Analisis Perbandingan Pengukuran Jarak pada Algoritme K-Means Berbasis Sum of Square Error
Abstract
The marketing strategy is very important to follow the culture of visitors or buyers because it is closely related to people's income levels. A number of visitor data are a data mining model that can extract information to determine the characteristics of each data. The purpose of this research is to compare distance measurements using the k-means clustering algorithm to see the optimal k value and the required time complexity.
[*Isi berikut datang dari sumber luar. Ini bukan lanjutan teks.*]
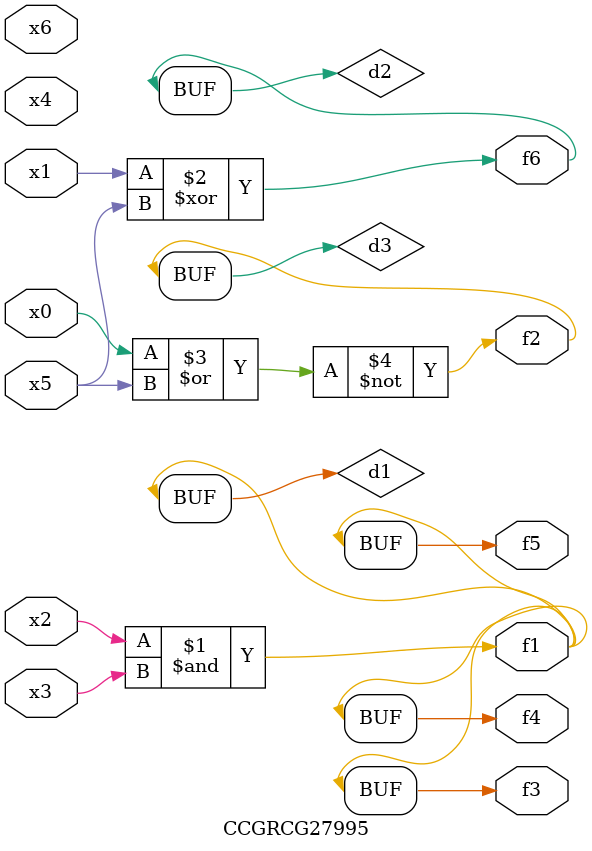
<source format=v>
module CCGRCG27995(
	input x0, x1, x2, x3, x4, x5, x6,
	output f1, f2, f3, f4, f5, f6
);

	wire d1, d2, d3;

	and (d1, x2, x3);
	xor (d2, x1, x5);
	nor (d3, x0, x5);
	assign f1 = d1;
	assign f2 = d3;
	assign f3 = d1;
	assign f4 = d1;
	assign f5 = d1;
	assign f6 = d2;
endmodule

</source>
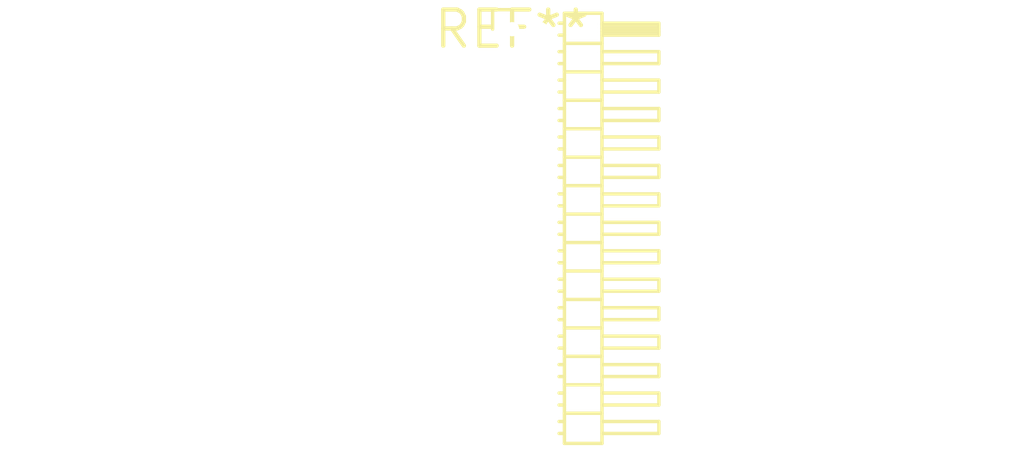
<source format=kicad_pcb>
(kicad_pcb (version 20240108) (generator pcbnew)

  (general
    (thickness 1.6)
  )

  (paper "A4")
  (layers
    (0 "F.Cu" signal)
    (31 "B.Cu" signal)
    (32 "B.Adhes" user "B.Adhesive")
    (33 "F.Adhes" user "F.Adhesive")
    (34 "B.Paste" user)
    (35 "F.Paste" user)
    (36 "B.SilkS" user "B.Silkscreen")
    (37 "F.SilkS" user "F.Silkscreen")
    (38 "B.Mask" user)
    (39 "F.Mask" user)
    (40 "Dwgs.User" user "User.Drawings")
    (41 "Cmts.User" user "User.Comments")
    (42 "Eco1.User" user "User.Eco1")
    (43 "Eco2.User" user "User.Eco2")
    (44 "Edge.Cuts" user)
    (45 "Margin" user)
    (46 "B.CrtYd" user "B.Courtyard")
    (47 "F.CrtYd" user "F.Courtyard")
    (48 "B.Fab" user)
    (49 "F.Fab" user)
    (50 "User.1" user)
    (51 "User.2" user)
    (52 "User.3" user)
    (53 "User.4" user)
    (54 "User.5" user)
    (55 "User.6" user)
    (56 "User.7" user)
    (57 "User.8" user)
    (58 "User.9" user)
  )

  (setup
    (pad_to_mask_clearance 0)
    (pcbplotparams
      (layerselection 0x00010fc_ffffffff)
      (plot_on_all_layers_selection 0x0000000_00000000)
      (disableapertmacros false)
      (usegerberextensions false)
      (usegerberattributes false)
      (usegerberadvancedattributes false)
      (creategerberjobfile false)
      (dashed_line_dash_ratio 12.000000)
      (dashed_line_gap_ratio 3.000000)
      (svgprecision 4)
      (plotframeref false)
      (viasonmask false)
      (mode 1)
      (useauxorigin false)
      (hpglpennumber 1)
      (hpglpenspeed 20)
      (hpglpendiameter 15.000000)
      (dxfpolygonmode false)
      (dxfimperialunits false)
      (dxfusepcbnewfont false)
      (psnegative false)
      (psa4output false)
      (plotreference false)
      (plotvalue false)
      (plotinvisibletext false)
      (sketchpadsonfab false)
      (subtractmaskfromsilk false)
      (outputformat 1)
      (mirror false)
      (drillshape 1)
      (scaleselection 1)
      (outputdirectory "")
    )
  )

  (net 0 "")

  (footprint "PinHeader_2x15_P1.00mm_Horizontal" (layer "F.Cu") (at 0 0))

)

</source>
Using the K-Means clustering method with Euclidean, Manhattan, Minkowsky, Chebyshev, and Canberra distances to calculate the characteristic values of each object. Determining the value of k using the Elbow model which is formed from the Sum of Square Error (SSE) also considers the Mean of Square Error (MSE) value. The results showed that the Euclidean, Manhattan, Minkowsky, and Chebyshev distances can provide the right grouping so that they become an alternative to the Euclidean distance where the time needed by the Manhattan distance is 1.70 seconds faster than the Euclidean distance of 1.78 seconds, Minkowsky distance 1.82 seconds, Chebyshev distance 2.30 seconds and Canberra distance of 2.48 seconds. In conclusion, Euclidean, Manhattan, Minkowsky and Chebyshev distances can be used to measure closeness values between objects with good accuracy while Canberra distance cannot provide precise accuracy. The research resulted in five groups with different characteristics of income and expenses so that they can be used as a standard for developing marketing strategies.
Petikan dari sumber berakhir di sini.